*TRECHO DO DOCUMENTO*.
______

O inventor do Roomba está apostando em um tipo diferente de robô para o dia a dia. Colin Angle, um dos fundadores da iRobot, revelou um pet robótico doméstico pensado não para limpar a casa, mas para fazer companhia e criar vínculos emocionais com as pessoas.
O novo robô atende pelo nome de Familiar e foi desenvolvido pela startup Familiar Machines & Magic, novo projeto liderado por Angle. A apresentação aconteceu durante o evento Future of Everything, promovido pelo Wall Street Journal, nos Estados Unidos.
Diferente de aspiradores autônomos ou robôs utilitários, o Familiar foi criado como um companheiro físico. Ele tem quatro patas, tamanho aproximado de um cachorro pequeno e um visual híbrido, com orelhas arredondadas e aparência suave. A ideia é evitar qualquer semelhança direta com animais reais e focar em um design amigável.
O corpo do robô é revestido com um material sensível ao toque, capaz de responder a carícias, abraços e pequenos empurrões. Em vez de falar, o Familiar se comunica por meio de movimentos, posturas e sons, reagindo ao tom de voz e ao comportamento humano de forma mais instintiva.
Internamente, o robô combina câmeras, microfones e sensores com um sistema de inteligência artificial embarcada. Todo o processamento acontece localmente, sem depender constantemente da nuvem, o que reduz atrasos e levanta menos preocupações com privacidade.
Com o tempo, o Familiar é capaz de aprender rotinas da casa, reconhecer pessoas e adaptar seu comportamento. Ele pode, por exemplo, reagir quando alguém chega, incentivar movimento após longos períodos de inatividade ou simplesmente permanecer por perto quando percebe mudanças de humor.
Segundo Colin Angle, o objetivo é criar uma relação entre humanos e máquinas diferente daquela vista com eletrodomésticos inteligentes. Em declarações à imprensa, ele destacou a intenção de desenvolver um robô que pareça “se importar” com quem convive com ele.

______

*DADOS APRESENTADOS*.

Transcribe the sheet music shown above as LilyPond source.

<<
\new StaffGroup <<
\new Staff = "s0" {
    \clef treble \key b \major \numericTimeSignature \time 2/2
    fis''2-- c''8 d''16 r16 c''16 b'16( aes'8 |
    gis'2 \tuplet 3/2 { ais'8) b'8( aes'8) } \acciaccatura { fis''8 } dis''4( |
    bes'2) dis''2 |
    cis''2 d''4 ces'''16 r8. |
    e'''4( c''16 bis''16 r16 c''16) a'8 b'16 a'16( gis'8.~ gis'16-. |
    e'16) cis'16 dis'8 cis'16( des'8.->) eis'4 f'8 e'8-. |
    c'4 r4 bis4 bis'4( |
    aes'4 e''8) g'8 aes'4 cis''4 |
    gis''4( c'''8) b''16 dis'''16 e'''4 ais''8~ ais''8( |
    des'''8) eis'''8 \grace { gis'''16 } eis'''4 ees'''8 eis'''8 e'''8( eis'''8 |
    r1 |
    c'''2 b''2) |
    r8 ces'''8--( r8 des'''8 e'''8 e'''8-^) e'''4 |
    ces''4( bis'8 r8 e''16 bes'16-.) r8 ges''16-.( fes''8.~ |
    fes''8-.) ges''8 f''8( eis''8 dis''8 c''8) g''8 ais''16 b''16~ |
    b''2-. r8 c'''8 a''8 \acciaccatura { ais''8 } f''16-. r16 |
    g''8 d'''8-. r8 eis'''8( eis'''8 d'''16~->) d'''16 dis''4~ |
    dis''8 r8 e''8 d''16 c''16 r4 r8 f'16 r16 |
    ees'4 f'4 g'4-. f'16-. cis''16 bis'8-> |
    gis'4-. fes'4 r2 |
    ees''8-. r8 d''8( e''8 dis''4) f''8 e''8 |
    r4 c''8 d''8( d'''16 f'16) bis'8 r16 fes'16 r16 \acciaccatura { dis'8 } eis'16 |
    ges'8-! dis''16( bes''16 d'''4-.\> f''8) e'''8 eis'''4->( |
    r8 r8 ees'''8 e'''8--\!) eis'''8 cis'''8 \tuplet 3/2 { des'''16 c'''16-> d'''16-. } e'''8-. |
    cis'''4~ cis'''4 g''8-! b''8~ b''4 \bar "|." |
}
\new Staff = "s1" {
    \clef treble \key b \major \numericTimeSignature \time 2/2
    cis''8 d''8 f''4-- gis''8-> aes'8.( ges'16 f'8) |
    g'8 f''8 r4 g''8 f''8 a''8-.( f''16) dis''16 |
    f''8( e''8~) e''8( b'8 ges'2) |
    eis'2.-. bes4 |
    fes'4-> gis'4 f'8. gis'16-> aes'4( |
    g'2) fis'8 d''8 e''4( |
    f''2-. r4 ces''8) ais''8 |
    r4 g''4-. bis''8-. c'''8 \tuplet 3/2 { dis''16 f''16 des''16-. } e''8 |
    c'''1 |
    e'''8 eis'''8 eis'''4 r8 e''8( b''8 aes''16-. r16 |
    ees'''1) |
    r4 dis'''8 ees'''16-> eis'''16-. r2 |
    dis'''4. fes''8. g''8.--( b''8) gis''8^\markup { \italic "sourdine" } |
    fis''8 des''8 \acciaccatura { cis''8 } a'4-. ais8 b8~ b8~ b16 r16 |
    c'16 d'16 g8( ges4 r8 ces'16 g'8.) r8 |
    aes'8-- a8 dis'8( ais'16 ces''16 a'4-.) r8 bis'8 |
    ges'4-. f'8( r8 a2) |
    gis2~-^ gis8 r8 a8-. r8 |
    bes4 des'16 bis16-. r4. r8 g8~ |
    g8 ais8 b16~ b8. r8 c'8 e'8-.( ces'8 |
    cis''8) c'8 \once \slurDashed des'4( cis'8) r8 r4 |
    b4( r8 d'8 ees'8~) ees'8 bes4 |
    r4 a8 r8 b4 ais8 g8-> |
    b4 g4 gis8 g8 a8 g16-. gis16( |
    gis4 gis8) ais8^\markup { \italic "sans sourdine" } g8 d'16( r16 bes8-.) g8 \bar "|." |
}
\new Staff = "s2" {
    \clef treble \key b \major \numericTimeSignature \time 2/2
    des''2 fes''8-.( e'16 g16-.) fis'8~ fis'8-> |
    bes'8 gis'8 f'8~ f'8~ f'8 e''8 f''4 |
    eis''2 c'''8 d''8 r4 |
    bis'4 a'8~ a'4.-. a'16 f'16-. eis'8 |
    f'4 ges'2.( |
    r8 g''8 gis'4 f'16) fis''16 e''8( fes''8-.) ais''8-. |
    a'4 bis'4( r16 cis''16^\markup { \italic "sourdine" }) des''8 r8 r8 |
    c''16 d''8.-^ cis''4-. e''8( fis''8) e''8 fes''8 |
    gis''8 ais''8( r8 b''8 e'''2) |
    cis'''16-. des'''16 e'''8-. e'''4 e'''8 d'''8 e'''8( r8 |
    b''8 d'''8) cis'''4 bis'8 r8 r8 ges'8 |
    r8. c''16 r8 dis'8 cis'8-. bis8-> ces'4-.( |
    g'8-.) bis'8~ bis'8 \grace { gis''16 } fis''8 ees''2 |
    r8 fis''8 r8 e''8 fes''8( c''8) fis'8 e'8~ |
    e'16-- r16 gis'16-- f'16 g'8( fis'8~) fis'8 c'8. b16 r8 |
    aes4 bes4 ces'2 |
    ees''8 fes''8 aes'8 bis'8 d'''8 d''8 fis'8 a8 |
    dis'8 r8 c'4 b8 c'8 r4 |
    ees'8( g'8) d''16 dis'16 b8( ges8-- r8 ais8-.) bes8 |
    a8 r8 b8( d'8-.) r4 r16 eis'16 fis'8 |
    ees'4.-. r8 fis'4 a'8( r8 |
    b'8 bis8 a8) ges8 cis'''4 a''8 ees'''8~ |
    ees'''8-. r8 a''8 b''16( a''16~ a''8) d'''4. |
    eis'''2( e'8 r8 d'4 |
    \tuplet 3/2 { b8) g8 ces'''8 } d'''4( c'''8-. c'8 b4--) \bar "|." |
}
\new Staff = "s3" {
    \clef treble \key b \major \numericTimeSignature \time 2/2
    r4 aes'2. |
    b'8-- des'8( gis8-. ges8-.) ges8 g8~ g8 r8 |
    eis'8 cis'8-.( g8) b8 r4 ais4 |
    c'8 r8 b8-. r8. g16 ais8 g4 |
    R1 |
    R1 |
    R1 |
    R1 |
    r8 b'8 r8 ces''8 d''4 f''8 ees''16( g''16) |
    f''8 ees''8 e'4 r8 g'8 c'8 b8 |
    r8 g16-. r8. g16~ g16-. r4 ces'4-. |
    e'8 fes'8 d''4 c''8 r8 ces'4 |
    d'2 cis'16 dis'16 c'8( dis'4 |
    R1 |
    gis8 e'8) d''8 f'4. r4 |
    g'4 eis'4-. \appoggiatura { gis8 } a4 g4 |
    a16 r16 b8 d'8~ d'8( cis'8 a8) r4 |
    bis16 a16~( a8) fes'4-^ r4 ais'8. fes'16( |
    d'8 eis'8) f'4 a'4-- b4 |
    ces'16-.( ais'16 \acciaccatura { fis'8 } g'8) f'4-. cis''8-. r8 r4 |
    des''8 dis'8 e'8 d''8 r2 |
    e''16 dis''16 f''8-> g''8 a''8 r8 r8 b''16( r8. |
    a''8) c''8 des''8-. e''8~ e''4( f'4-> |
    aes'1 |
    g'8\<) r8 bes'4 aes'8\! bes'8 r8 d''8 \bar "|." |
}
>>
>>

______

*ENUNCIADO*. Diga se cada afirmação concorda com o texto sobre o robô Familiar, respondendo sim ou não e citando as palavras do texto que decidem: (a) O Familiar se comunica falando com as pessoas. (b) O processamento do robô é feito localmente. (c) O Familiar foi apresentado em um evento promovido pelo Wall Street Journal. Os registros não têm relação com o texto.

*RESULTADO DO EXERCÍCIO*.
(a) Não: "Em vez de falar, o Familiar se comunica por meio de movimentos, posturas e sons"
(b) Sim: "Todo o processamento acontece localmente, sem depender constantemente da nuvem"
(c) Sim: "A apresentação aconteceu durante o evento Future of Everything, promovido pelo Wall Street Journal"